C’est avec le sourire que Patricia vient de vendre son dernier lot de poisson fumé dans les rues de Diego Suarez. Son panier, rempli en début de matinée, est complètement vide dès le début de l’après-midi. Grâce au bouche-à-oreille, elle arrive à vendre rapidement sa production chaque semaine. Surnommée « Poisson Fumé » auprès de ses clients fidèles, elle vend sa marchandise 20 000 ariarys les 300 grammes et 60 000 ariary le kilo. Restaurateurs, bazardier, Malgaches ou même des étrangers venant de la Réunion, de la France… apprécient cette manière de fumer le poisson. Un travail que Patricia exerce depuis plus de 30 ans : « J’aime voir l’enthousiasme des personnes qui viennent réclamer mon poisson fumé, raconte-t-elle avec fierté. Cela veut dire que mon poisson est bon ! » 

Patricia est l’une des fumeuses les plus réputées de Diego.

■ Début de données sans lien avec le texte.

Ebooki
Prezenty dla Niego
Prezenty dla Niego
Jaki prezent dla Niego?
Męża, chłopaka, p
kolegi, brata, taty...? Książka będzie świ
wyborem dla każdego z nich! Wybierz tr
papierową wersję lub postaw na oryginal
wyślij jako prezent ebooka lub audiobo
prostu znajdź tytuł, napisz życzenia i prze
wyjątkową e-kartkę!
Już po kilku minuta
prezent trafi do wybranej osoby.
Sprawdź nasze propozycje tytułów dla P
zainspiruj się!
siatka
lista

Corine Sergelle alias Coco, 30 ans, a commencé, elle, à faire du poisson fumé en 2022. Elle arrive à vendre plus de 15 à 25 kilos par mois à un prix légèrement inférieur. Elle fait sa publicité principalement sur Facebook. « J’ai remarqué qu’il y avait beaucoup de musulmans à Diego Suarez, déclare Corine, par ailleurs gérante d’une charcuterie hallal. Alors j’ai voulu leur proposer du poisson fumé ».

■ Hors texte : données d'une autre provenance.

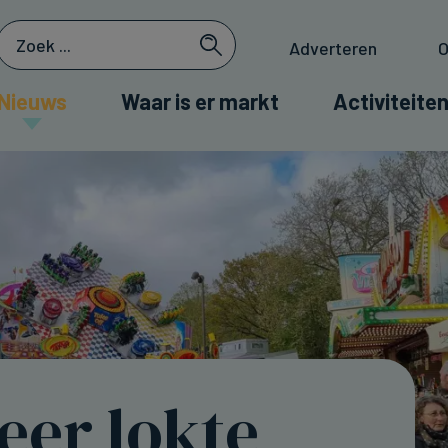
Adverteren
O
Nieuws
Waar is er markt
Activiteiten
eer lokte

Le fumage de poisson « semble facile » au premier abord mais il demande « de la patience et de la rigueur » pour la cuisson notamment. Chaque fumeuse a sa technique. Toutes les deux préfèrent l’espadon, poisson qui « imprègne mieux la fumée du feu de bois ». Mais Corine le récupère au marché tandis que Patricia le prend directement au port. Puis chacune mélange le poisson avec de la poudre de sel ou de la saumure. Alors qu’il faut à Coco « 12h de fumage », Patricia compte deux jours de préparation. « Lors du 1er jour, je m’occupe de la macération au sel ainsi que du séchage au four à deux reprises, détaille-t-elle. Au deuxième jour, du matin jusqu’au soir, je fume le poisson ».

L’espadon reste au fumoir parfois une journée entière.

Un art culinaire que peu de Malgaches maîtriseraient. La fille de Coco s’oriente d’ailleurs vers une autre voie, le commerce, alors que celle de Patricia est prête à perpétuer la technique familiale. Jusqu’à présent les fumeuses de poisson arrivent à bien vendre, mais les pêcheurs n’en ramènent pas toujours. « Quand cela arrive, on prévient les clients qu’il faudra attendre un peu », soupire Patricia. Lena Zha Kha, gérante de l’hôtel « La terrasse du voyageur », note également une qualité parfois aléatoire. Selon elle, « l’espadon n’est plus pareil qu’autrefois ». Elle a ainsi remarqué à quelques reprises une couleur verdâtre ou uns saveur irritante. Mais c’est très rare et elle continue d’en proposer régulièrement à ses clients.